There are two unique aspects of this event that, for me, makes the Salute important. First and foremost, Chicago is the only major municipality in America to formally recognize LGBT Veterans. That fact is both gratifying and sad at the same time; it is gratifying to have the nation’s third largest city officially proclaim on our behalf, but it’s also sad that Chicago is the only city to do so. That is something we, as a community, should work on in the future.

The other aspect of Chicago’s Salute that was important was the degree of cooperation shown among most of the major GLBT activist groups advocating for repeal of Don’t Ask, Don’t Tell. AVER, SLDN, and LCR were formal sponsors of the event, and HRC contributed veteran members of its current Legacy of Service Tour as speakers. As one who has a foot in all of these organizations (and others as well), I am personally gratified to see how successful such joint efforts can be.

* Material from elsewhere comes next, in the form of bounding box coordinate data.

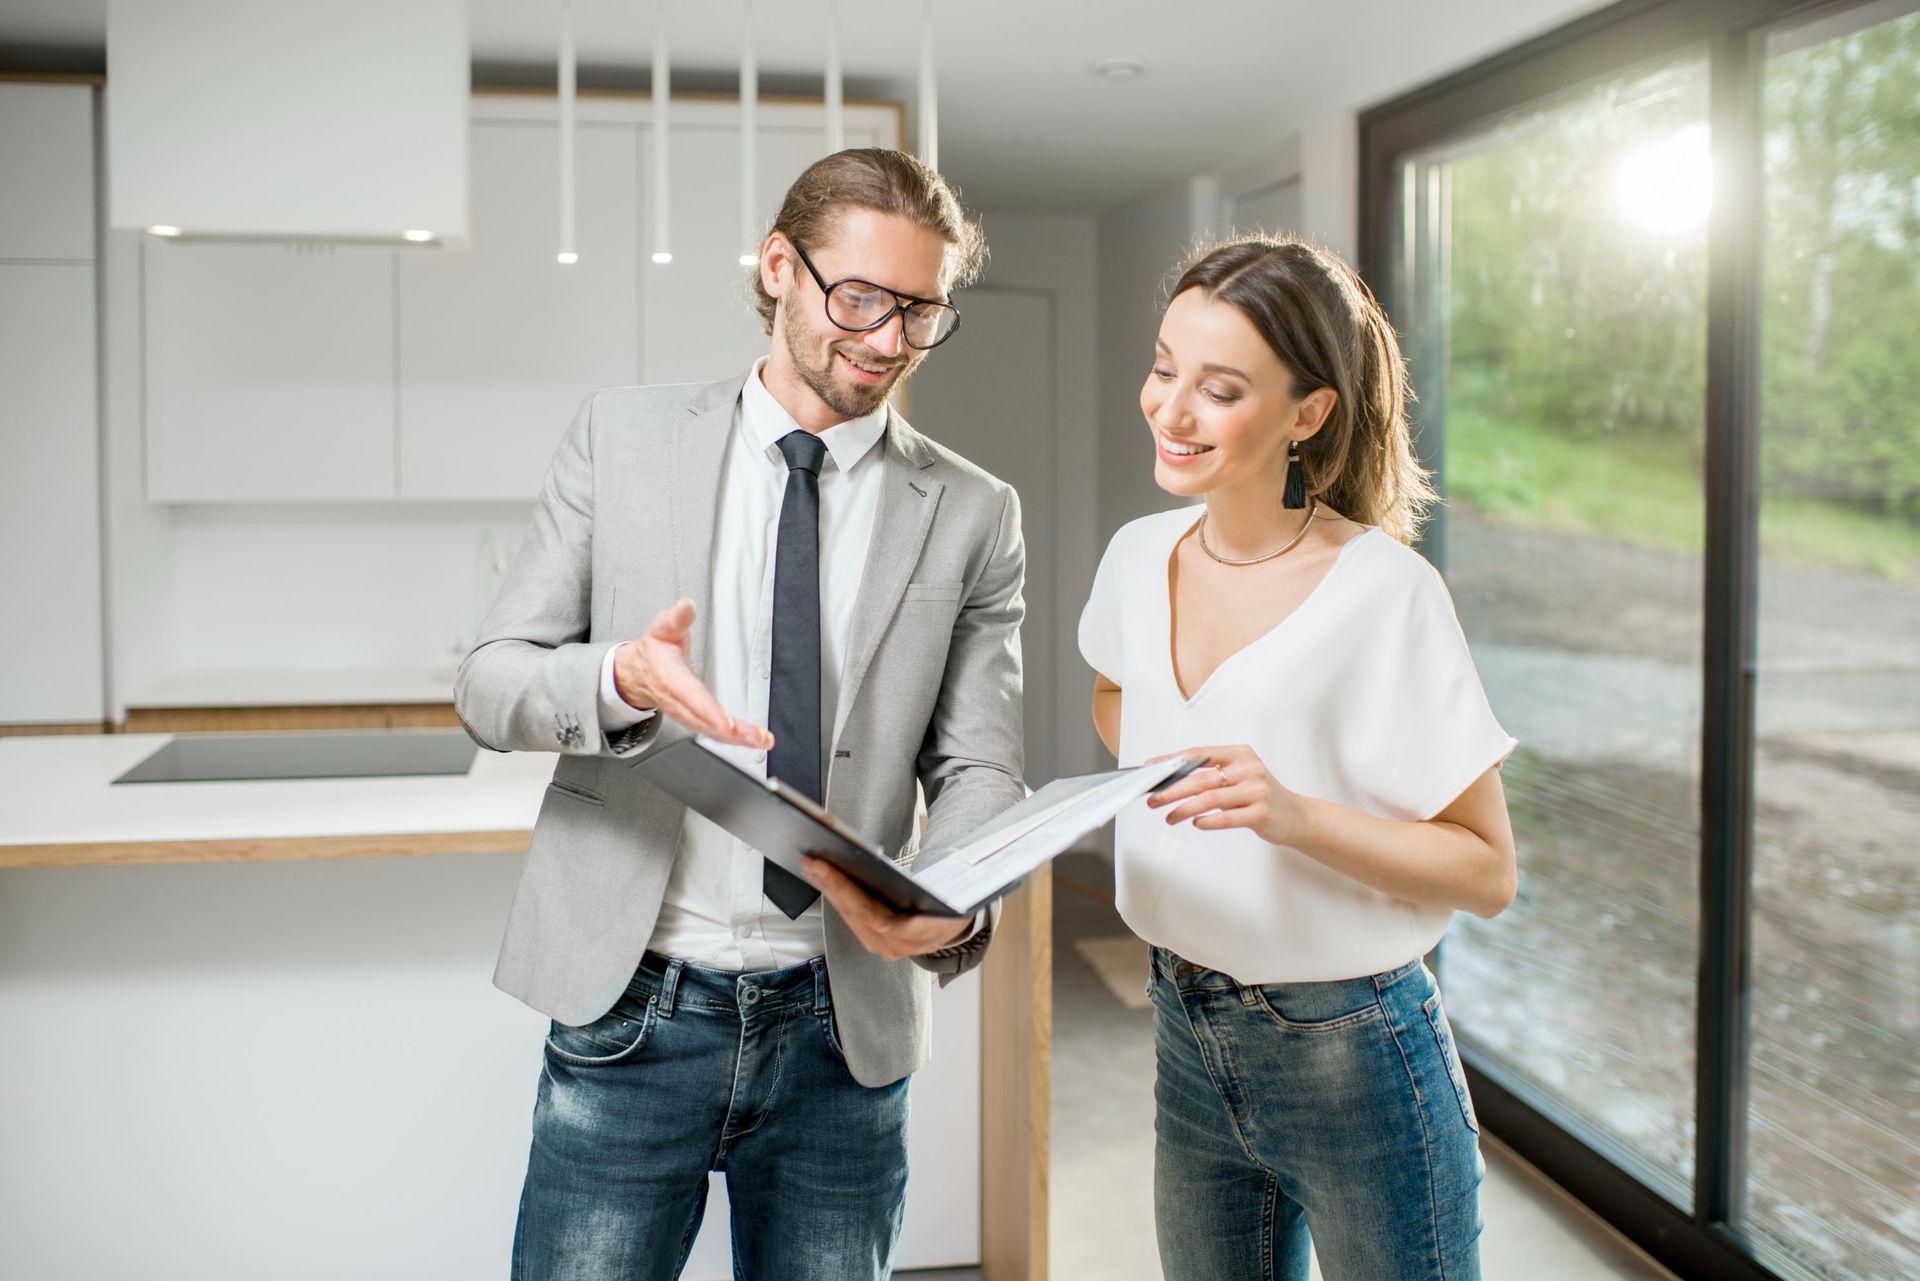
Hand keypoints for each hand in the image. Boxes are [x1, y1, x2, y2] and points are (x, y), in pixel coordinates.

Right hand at [615, 599, 772, 750]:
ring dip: (737, 739)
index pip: (691, 697)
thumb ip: (676, 618)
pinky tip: (751, 741)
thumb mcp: (662, 628)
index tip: (726, 722)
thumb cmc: (654, 651)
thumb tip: (686, 605)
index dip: (708, 711)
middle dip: (732, 732)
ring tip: (761, 740)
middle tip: (758, 737)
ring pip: (711, 731)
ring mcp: (685, 714)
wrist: (636, 673)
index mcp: (671, 678)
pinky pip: (713, 733)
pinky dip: (733, 740)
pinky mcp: (693, 720)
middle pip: (705, 720)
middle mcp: (678, 701)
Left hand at [801, 857, 973, 960]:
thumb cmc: (952, 902)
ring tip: (813, 867)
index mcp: (924, 932)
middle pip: (859, 916)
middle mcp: (901, 946)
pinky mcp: (876, 941)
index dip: (852, 896)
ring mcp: (886, 946)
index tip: (830, 871)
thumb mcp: (951, 891)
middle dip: (834, 886)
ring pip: (851, 918)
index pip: (878, 919)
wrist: (956, 927)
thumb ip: (931, 884)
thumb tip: (903, 857)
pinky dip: (838, 898)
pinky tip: (824, 880)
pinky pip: (853, 919)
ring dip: (831, 891)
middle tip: (813, 862)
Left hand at [1145, 744, 1306, 846]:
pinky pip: (1226, 818)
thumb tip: (1170, 781)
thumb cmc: (1259, 794)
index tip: (1152, 768)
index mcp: (1240, 754)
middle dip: (1172, 790)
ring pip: (1210, 799)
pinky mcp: (1261, 813)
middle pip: (1200, 779)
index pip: (1199, 755)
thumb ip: (1211, 776)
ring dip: (1184, 809)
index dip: (1172, 761)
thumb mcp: (1239, 776)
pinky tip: (1196, 824)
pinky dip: (1207, 821)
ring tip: (1169, 817)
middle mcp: (1249, 769)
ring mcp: (1257, 790)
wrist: (1295, 815)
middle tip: (1153, 800)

Photo by  Kmetz: Ed Zasadil, WW II  Veteran, US Army Corps of Engineers. 

The event itself had performances from Chicago’s Gay Men’s Chorus, and the lesbian rock group Betty. In addition, there was a wreath laying ceremony performed by Air Force veteran Ed Wosylus accompanied by a moving performance of Echo Taps by Mellisa Terrell and Susan Jones of Chicago’s Lakeside Pride Freedom Band and a rendition of America the Beautiful by US Navy veteran and resident artist, “travis.”

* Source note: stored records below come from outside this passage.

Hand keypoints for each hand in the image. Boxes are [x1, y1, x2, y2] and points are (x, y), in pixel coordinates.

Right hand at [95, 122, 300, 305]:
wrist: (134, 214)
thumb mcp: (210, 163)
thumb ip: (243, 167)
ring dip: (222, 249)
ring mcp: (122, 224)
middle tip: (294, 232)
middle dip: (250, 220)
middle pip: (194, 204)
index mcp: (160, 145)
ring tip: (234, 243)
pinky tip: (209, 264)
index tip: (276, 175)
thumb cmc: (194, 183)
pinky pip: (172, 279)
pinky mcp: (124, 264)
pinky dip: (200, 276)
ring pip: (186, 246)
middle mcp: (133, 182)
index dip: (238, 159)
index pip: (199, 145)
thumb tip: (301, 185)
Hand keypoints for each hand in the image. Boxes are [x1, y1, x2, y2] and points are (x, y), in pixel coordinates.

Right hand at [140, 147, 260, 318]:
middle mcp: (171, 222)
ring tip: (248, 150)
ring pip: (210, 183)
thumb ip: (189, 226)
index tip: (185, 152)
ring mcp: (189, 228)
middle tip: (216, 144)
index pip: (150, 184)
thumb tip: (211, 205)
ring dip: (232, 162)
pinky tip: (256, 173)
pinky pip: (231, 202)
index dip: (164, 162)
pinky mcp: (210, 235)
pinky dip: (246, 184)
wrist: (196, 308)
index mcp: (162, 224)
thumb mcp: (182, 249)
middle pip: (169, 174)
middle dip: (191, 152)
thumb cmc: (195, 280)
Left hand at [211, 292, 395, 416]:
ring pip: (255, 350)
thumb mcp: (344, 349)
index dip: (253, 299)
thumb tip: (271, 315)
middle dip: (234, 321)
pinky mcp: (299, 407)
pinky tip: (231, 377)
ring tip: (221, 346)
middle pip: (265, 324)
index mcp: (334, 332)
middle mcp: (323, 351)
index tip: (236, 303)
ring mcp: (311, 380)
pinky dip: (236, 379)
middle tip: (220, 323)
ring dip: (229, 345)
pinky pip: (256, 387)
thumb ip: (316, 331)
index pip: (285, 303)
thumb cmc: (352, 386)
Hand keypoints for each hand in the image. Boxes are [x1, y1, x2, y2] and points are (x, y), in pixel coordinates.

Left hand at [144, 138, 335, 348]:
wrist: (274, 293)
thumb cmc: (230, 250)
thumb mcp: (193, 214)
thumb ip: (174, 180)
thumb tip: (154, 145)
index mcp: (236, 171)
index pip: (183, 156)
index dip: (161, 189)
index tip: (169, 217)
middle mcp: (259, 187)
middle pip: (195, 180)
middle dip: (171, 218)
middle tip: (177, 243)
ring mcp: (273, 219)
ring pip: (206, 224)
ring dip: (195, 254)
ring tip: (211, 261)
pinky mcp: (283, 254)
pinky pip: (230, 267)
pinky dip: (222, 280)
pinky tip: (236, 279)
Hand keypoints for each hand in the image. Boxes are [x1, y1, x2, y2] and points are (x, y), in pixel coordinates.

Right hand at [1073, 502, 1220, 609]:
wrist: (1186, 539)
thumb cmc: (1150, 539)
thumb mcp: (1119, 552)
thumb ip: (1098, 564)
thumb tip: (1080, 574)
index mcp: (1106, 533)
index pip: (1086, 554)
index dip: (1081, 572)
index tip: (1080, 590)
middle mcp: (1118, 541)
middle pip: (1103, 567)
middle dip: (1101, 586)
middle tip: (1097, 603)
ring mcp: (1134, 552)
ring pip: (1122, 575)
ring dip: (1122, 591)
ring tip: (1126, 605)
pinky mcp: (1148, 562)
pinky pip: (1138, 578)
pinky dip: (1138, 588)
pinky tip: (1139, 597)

U.S. Navy vet 'travis,' singing America The Beautiful; photo: Kmetz

A highlight for me was the attendance of five WWII veterans, one of whom, Ed Zasadil from the Army Corps of Engineers, served as the color guard for the posting of the colors.

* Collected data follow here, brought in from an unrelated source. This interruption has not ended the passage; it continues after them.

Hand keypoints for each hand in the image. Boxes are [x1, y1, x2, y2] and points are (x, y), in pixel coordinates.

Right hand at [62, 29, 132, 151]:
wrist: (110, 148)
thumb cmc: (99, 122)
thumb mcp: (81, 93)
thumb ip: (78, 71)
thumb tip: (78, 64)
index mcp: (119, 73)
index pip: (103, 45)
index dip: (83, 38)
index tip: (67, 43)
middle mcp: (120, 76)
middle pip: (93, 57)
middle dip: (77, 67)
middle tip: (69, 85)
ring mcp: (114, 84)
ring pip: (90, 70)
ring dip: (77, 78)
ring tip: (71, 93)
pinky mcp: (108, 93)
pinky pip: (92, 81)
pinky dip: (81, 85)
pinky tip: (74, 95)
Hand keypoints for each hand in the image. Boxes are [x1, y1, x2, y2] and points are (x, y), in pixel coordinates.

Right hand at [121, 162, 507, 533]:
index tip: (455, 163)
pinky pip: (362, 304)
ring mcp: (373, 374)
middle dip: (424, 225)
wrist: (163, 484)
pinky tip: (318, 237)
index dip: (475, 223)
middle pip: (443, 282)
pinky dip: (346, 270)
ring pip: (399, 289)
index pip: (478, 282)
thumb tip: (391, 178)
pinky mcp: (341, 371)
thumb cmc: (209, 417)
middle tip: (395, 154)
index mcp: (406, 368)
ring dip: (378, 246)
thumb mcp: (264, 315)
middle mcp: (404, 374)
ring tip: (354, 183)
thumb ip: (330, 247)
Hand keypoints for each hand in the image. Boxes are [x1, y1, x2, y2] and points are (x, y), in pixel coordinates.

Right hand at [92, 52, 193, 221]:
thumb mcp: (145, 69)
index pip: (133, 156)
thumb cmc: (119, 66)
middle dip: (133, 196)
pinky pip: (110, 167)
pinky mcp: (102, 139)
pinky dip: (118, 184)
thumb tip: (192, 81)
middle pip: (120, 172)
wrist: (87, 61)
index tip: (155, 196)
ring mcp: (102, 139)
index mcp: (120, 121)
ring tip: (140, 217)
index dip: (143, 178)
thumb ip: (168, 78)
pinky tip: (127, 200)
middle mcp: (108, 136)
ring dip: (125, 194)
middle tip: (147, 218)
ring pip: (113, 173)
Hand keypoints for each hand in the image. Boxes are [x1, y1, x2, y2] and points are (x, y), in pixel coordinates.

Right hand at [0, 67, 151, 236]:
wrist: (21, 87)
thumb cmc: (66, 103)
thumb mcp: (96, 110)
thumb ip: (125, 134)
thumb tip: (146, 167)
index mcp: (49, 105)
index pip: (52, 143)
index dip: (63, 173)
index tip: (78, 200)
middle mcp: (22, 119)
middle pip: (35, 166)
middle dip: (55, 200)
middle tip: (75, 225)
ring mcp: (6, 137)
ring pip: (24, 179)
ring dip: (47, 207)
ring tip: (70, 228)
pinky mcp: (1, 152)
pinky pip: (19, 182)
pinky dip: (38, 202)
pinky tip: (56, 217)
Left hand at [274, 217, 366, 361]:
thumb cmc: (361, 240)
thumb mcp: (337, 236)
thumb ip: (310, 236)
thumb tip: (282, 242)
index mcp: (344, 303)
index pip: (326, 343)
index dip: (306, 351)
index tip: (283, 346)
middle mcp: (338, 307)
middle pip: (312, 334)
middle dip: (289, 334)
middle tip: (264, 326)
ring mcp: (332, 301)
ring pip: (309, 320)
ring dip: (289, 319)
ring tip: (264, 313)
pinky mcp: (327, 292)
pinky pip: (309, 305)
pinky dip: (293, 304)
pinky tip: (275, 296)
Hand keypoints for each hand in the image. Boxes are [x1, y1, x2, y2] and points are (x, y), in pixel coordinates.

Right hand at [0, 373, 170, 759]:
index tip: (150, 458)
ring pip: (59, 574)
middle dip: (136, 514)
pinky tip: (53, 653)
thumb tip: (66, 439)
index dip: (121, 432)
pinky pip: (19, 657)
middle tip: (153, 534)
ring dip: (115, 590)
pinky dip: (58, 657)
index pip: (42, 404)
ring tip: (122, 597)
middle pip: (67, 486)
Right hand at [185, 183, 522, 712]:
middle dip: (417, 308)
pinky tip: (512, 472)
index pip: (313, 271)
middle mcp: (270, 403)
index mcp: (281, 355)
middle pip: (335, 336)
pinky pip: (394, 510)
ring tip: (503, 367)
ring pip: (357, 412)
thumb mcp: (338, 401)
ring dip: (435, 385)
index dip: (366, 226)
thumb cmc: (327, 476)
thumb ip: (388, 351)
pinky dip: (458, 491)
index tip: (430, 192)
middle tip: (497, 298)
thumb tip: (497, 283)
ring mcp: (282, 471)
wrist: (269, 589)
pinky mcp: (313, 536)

Speakers at the event, in addition to myself, included Antonio Agnone, who was recently a 1st Lieutenant in the US Marine Corps, working as a combat engineer in Iraq, and who now works for the Human Rights Campaign in Washington, DC; former Public Affairs officer for the US Marine Corps Julianne Sohn, who served in Fallujah, Iraq and who now serves as a police officer in Los Angeles; Army veteran Alex Nicholson, who was discharged under DADT but who now speaks five languages, including Arabic and is prevented from serving because he is gay; Alex was the founder and former director of the highly successful Call to Duty Tour; and former Army specialist Jarrod Chlapowski, who is a Korean linguist and who served as an openly gay soldier during his entire enlistment; Jarrod served in Korea and worked as an interpreter and translator on more than 300 sensitive reconnaissance operation missions. These young veterans presented a highly moving and personal focus on the DADT issue, and their stories not only captivated the attention of the media and those in attendance, but more importantly, illustrate the immense loss of talent DADT imposes on our Armed Forces.

Eventually, and hopefully sooner rather than later, the DADT law will be repealed. And events like Chicago’s Salute to LGBT Veterans and the contributions of those mentioned above will have played a role in that victory.